Give back the data below word for word. Any image in it should be left out.

Data section:

——

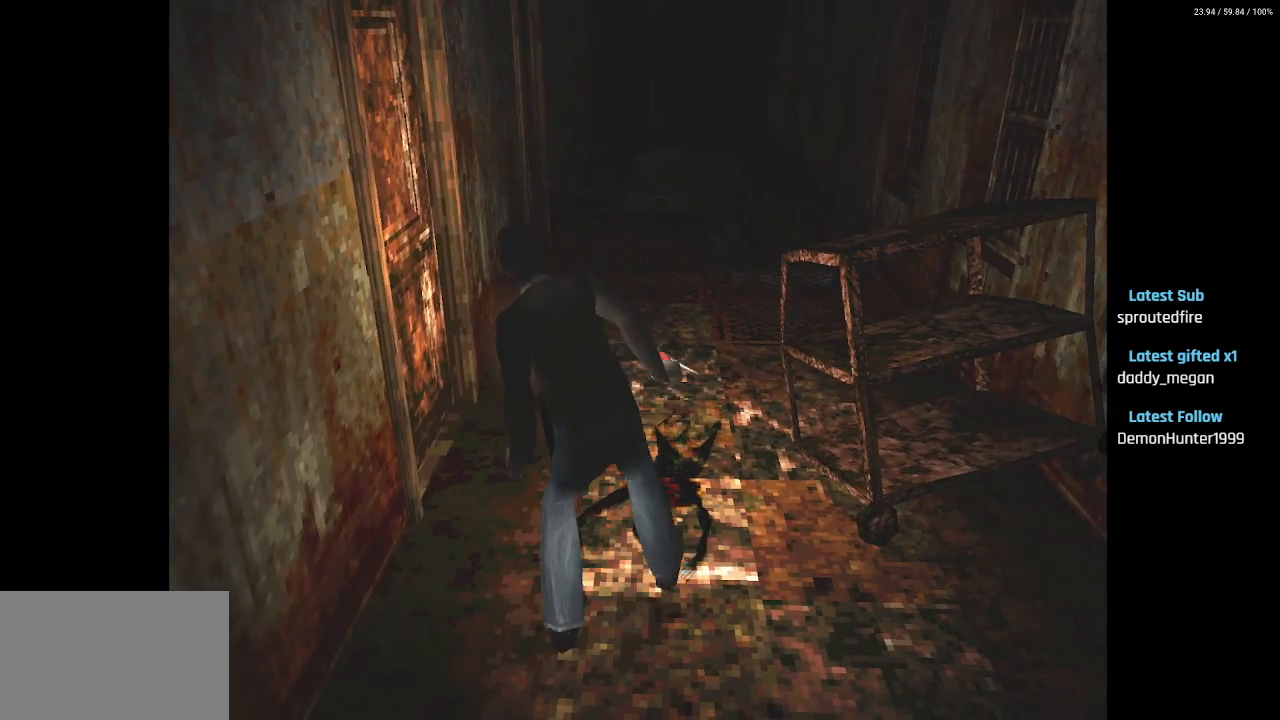
{"buttons": ["DPAD_DOWN"], "left_stick": "center", "right_stick": "center", "events": [[67, "CROSS", "up"], [100, "R2", "up"], [200, "DPAD_DOWN", "down"]]}
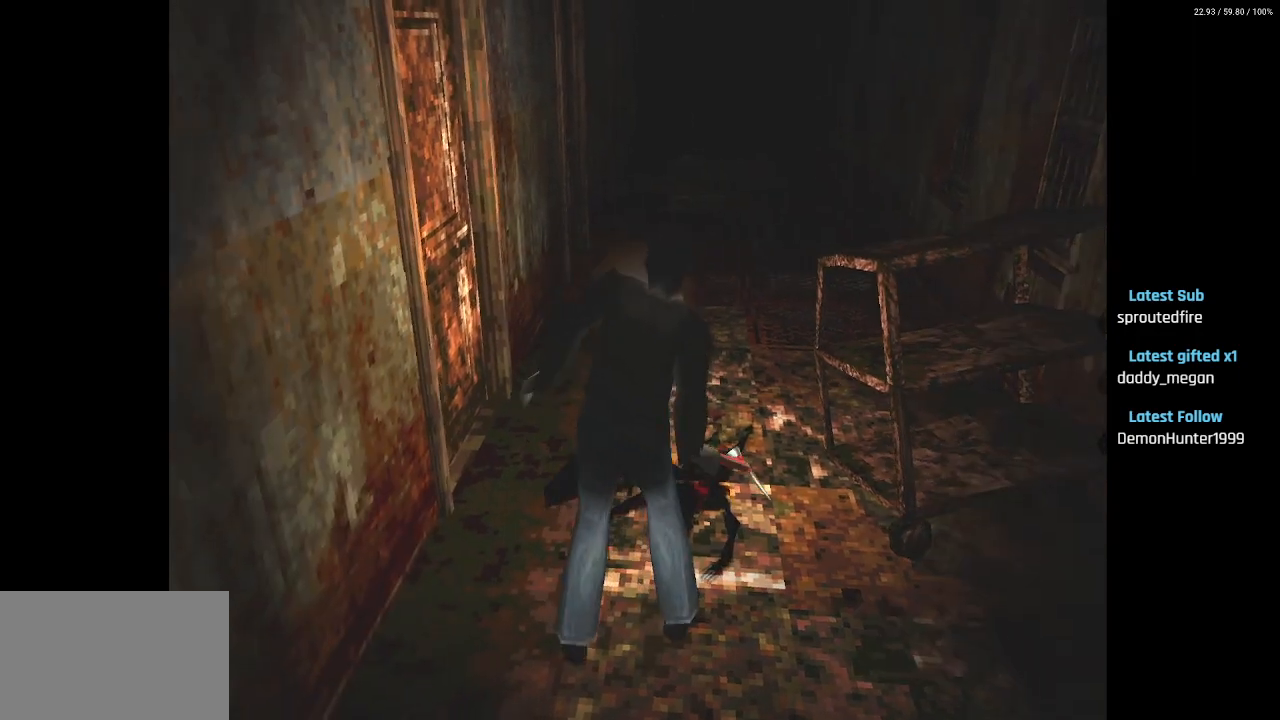
{"buttons": ["DPAD_DOWN", "DPAD_RIGHT"], "left_stick": "center", "right_stick": "center", "events": [[383, "DPAD_LEFT", "down"], [400, "DPAD_DOWN", "up"], [450, "CROSS", "down"], [450, "DPAD_DOWN", "down"], [483, "CROSS", "up"], [483, "DPAD_LEFT", "up"], [500, "DPAD_RIGHT", "down"]]}
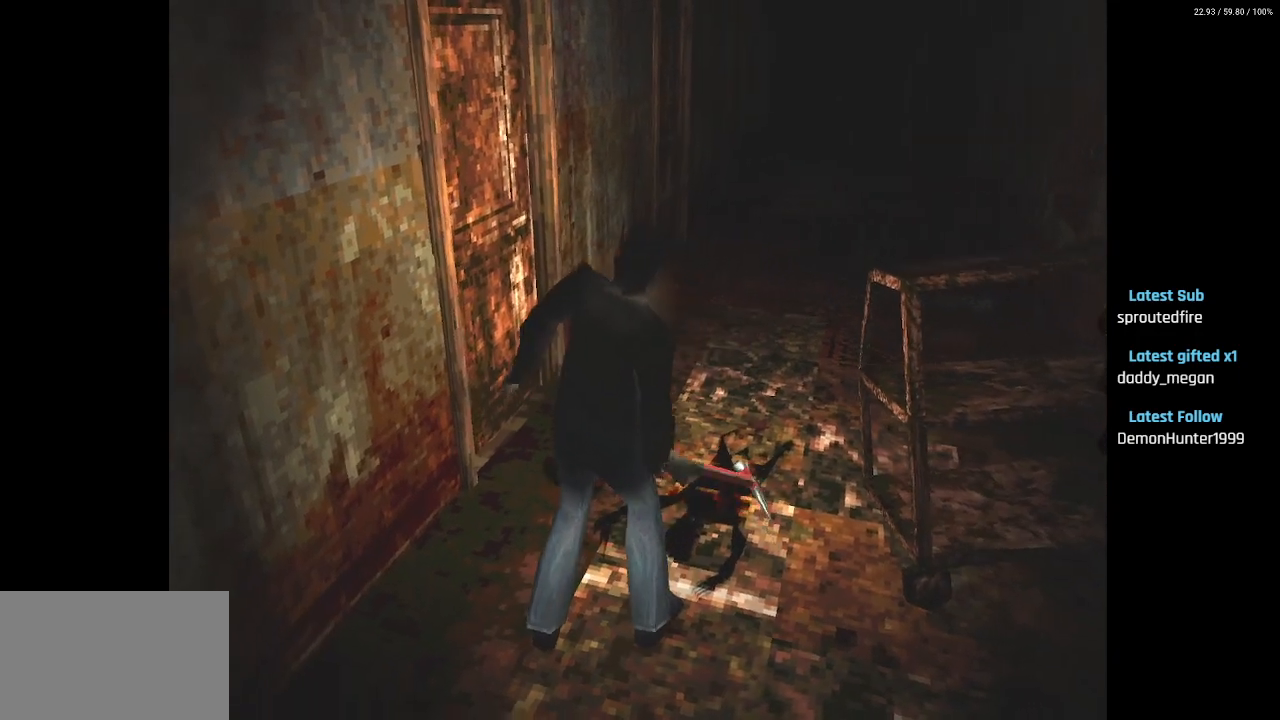
{"buttons": ["CROSS", "SQUARE", "DPAD_LEFT"], "left_stick": "center", "right_stick": "center"}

——

Solution for this problem:
{"buttons": ["DPAD_DOWN"], "left_stick": "center", "right_stick": "center", "events": [[67, "CROSS", "up"], [100, "R2", "up"], [200, "DPAD_DOWN", "down"]]}
{"buttons": ["DPAD_DOWN", "DPAD_RIGHT"], "left_stick": "center", "right_stick": "center", "events": [[383, "DPAD_LEFT", "down"], [400, "DPAD_DOWN", "up"], [450, "CROSS", "down"], [450, "DPAD_DOWN", "down"], [483, "CROSS", "up"], [483, "DPAD_LEFT", "up"], [500, "DPAD_RIGHT", "down"]]}
{"buttons": ["CROSS", "SQUARE", "DPAD_LEFT"], "left_stick": "center", "right_stick": "center"}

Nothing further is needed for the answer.